Making movies is not an exact science, especially when working in the independent realm. “As happens with independent film, you have to raise money and do what you can and then raise more money. So, we put it on the festival circuit. It had its world premiere in Jaipur, India, where it won some awards; it’s played in Turkey and Morocco. Now, it’s come to America. It’s been picked up for distribution by Vision Films, and it’s been great.”
So what is Tango Shalom? “It’s a low-budget movie, and it’s the story of a married Hasidic rabbi who believes he’s heard the word of God and God has told him to alleviate his financial difficulties and learn to dance the tango. Being that he’s a Hasidic rabbi, he’s not allowed to touch another woman other than his wife, but she doesn’t know how to tango.”
“He ends up coming across a young, sexy tango instructor,” Robert explains. “He has to figure out a way that she can help him achieve his goal of learning the tango and perhaps using that to alleviate his financial problems.:
“Tango Shalom gets a limited theatrical release on September 3rd in New York and LA; hopefully, it’ll expand, and then it goes to VOD at the end of October.”
YouTube
Three decades of working in the film and television industry and counting, how did YouTube become part of Robert’s creative endeavors? “In 2015, a friend of mine named John Schnepp, who passed away three years ago, was doing a show with John Campea on AMC, and then it moved to Collider. He asked me if I wanted to be a guest one day. Then, he kept inviting me back, and I became a series regular. We did it for three and a half years until he passed away. He was always telling me, ‘You should start your own channel.’
Robert had doubts about doing it on his own. “I said, ‘really?’ I’m kind of old, and do I want to get in on YouTube? He said, ‘You’ve already been doing it for three years.’ My girlfriend bought me a microphone and said, ‘It’s time.'”
“I didn’t know what I was going to do,” he explains of his approaching streaming life. “So, I talked about my industry experience and not review movies but talk about them and what I liked. I started regularly in late 2018 and all through the pandemic, and here I am, over a thousand episodes.”

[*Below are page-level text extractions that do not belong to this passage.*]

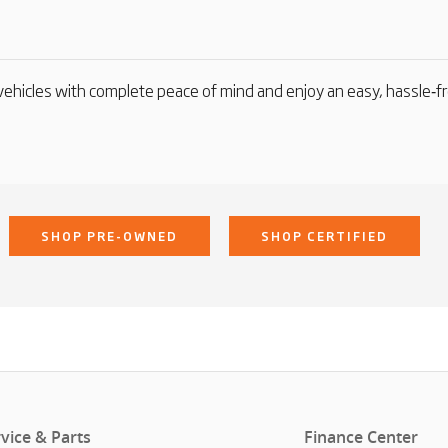
ehicles with complete peace of mind and enjoy an easy, hassle‑f
SHOP PRE-OWNED
SHOP CERTIFIED
vice & Parts
Finance Center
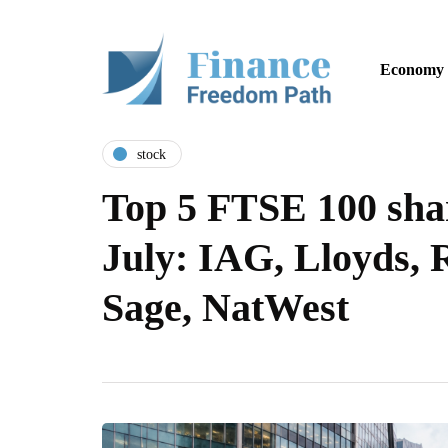
Economy
stock
Top 5 FTSE 100 shar
July: IAG, Lloyds, 
Sage, NatWest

Robert credits YouTube with doing something quite profound. “YouTube got me more in touch with my filmmaking and the audience. It re-ignited my passion for filmmaking because so many times you can get beat down by the industry.”

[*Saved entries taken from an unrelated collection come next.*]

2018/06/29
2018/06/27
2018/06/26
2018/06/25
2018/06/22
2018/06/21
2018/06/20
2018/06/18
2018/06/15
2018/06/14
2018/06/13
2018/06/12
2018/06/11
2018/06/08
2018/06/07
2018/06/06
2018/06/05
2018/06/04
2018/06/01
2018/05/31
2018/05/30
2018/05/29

“Usually, since I do a morning show with John Campea about news, doing that and opining on the news of the day is not what I want to discuss,” he says about his approach to his show. “I like to talk about things philosophically and from a business perspective about what it all means. That’s kind of where I’m always coming from. We like all this stuff, but what does it mean in the larger context?”
Robert never thought he’d be discussing the industry on YouTube. “But I like the industry, I like the way that it works, and I like making films. I’m a big fan of all this stuff, so the YouTube channel was a natural extension.”